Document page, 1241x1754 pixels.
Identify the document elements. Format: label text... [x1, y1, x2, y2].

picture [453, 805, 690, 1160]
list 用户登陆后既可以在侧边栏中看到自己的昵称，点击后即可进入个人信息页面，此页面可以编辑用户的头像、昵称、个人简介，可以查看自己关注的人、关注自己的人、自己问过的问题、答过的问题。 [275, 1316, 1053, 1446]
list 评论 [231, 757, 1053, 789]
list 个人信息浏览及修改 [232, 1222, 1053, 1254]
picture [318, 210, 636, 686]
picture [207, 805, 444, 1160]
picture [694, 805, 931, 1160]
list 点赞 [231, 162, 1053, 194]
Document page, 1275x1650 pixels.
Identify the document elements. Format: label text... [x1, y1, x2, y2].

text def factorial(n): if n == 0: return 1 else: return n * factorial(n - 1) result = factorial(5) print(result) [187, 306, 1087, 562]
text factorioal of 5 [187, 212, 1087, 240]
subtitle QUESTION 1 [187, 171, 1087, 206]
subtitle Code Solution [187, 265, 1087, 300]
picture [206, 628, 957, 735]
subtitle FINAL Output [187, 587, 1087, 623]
********************
• Try it:
Copy out the lines of the data where the word "page" can be found.

• Task answer:
Document page, 1241x1754 pixels.
Document page, 1275x1650 pixels.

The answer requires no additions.